Alıştırma Koşulları> Sıdkî Baba'nın şiirleri üzerine aşağıdaki metni baştan sona, hiçbir değişiklik yapmadan aynen yazın.

____ Belge Bölümü

Sıdkî Baba’nın şiirlerinde sadelik içerisinde bir güzellik vardır. Yabancı sözcüklere ihtiyaç duymaz. Dili halk dili olduğu gibi, işlediği konular da halkın derdi, halkın neşesi ve halkın hayatıdır. Kısacası onun şiirleri “geleneksel halk şiirimizin su katılmamış şiirleridir” (Aslanoğlu 1973: 24’ten aktaran Altınok 2013: 18-19). Ayıca Sıdkî Baba’da Alevi-Bektaşi şiir geleneğinin bütün izlerini görmek mümkündür. Meydan, talip, muhip, derviş, ayin-i cem, dört kapı, mürşid vb. gibi sözcükler bu gelenek çerçevesinde oluşan şiirlerinin yapısını oluşturur. Deyişleri, semahları ve nefesleri günümüze dek Alevi topluluklar arasında yaygın olarak icra edilmektedir (İvgin 1987: 143’ten aktaran Altınok 2013: 19). Diğer taraftan Âşık Veysel’in etkilendiği şairlerden birisi de Sıdkî Baba’dır. İbrahim Aslanoğlu, Âşık Veysel ile yaptığı bir mülakatta Veysel, gözlerini kaybettiğinde oyalanması için babasının eline bir saz verdiğini ve sonrasında da Pir Sultan Abdal, Âşık Veli, Hüseyin, Kul Sabri, Kemter Baba ve Sıdkî’dan derlediği şiirleri kendisine ezberlettiğini nakleder (Aslanoğlu 1973: 24’ten aktaran Altınok 2013: 19).

________
____ Sağlanan Veri

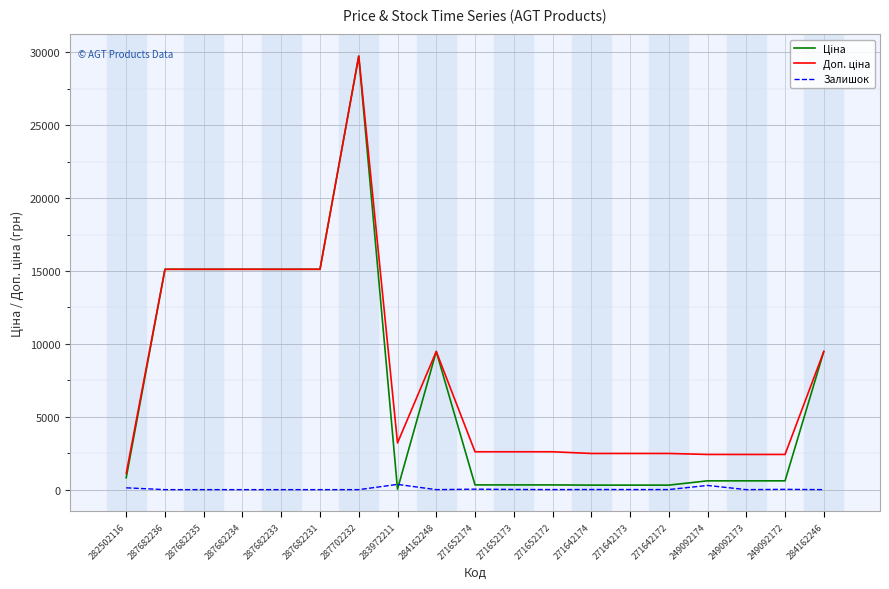

The Залишок series shows 21.0 at 249092172. True or false?

True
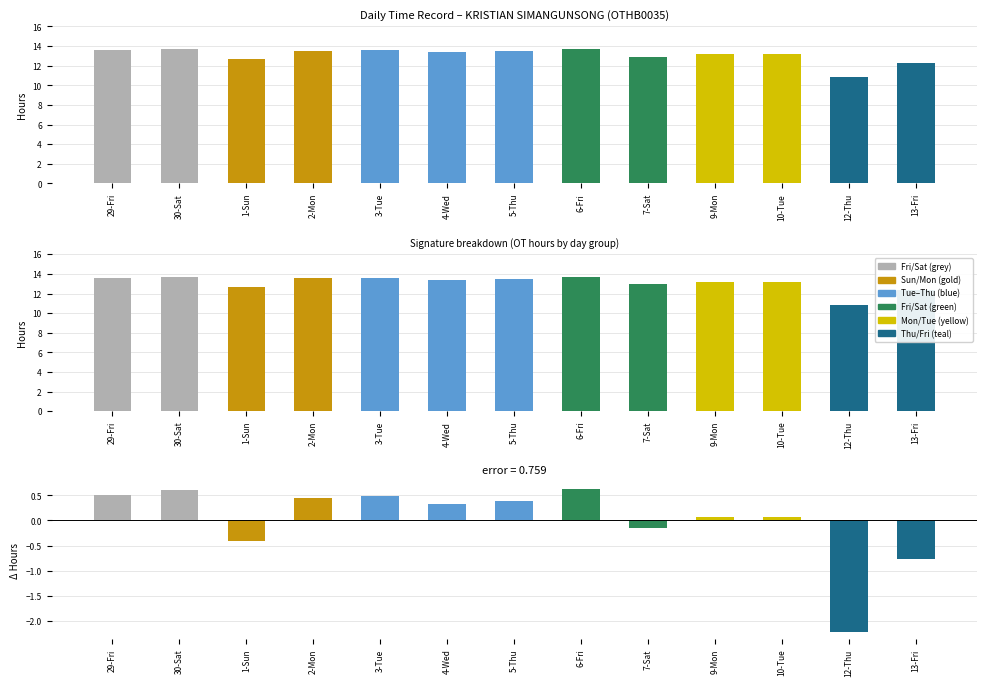

What is the label of the 2nd bar from the right?

12-Thu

________

Görevin Çözümü>
Sıdkî Baba’nın şiirlerinde sadelik içerisinde bir güzellik vardır. Yabancı sözcüklere ihtiyaç duymaz. Dili halk dili olduğu gibi, işlediği konular da halkın derdi, halkın neşesi ve halkın hayatıdır. Kısacası onun şiirleri “geleneksel halk şiirimizin su katılmamış şiirleridir” (Aslanoğlu 1973: 24’ten aktaran Altınok 2013: 18-19). Ayıca Sıdkî Baba’da Alevi-Bektaşi şiir geleneğinin bütün izlerini görmek mümkündür. Meydan, talip, muhip, derviş, ayin-i cem, dört kapı, mürşid vb. gibi sözcükler bu gelenek çerçevesinde oluşan şiirlerinin yapısını oluşturur. Deyişleri, semahları ve nefesleri günümüze dek Alevi topluluklar arasında yaygın olarak icra edilmektedir (İvgin 1987: 143’ten aktaran Altınok 2013: 19). Diğer taraftan Âşık Veysel’in etkilendiği şairlerden birisi de Sıdkî Baba’dır. İbrahim Aslanoğlu, Âşık Veysel ile yaptığı bir mülakatta Veysel, gözlerini kaybettiğinde oyalanması için babasının eline bir saz verdiğini ve sonrasında da Pir Sultan Abdal, Âşık Veli, Hüseyin, Kul Sabri, Kemter Baba ve Sıdkî’dan derlediği şiirleri kendisine ezberlettiğini nakleder (Aslanoğlu 1973: 24’ten aktaran Altınok 2013: 19).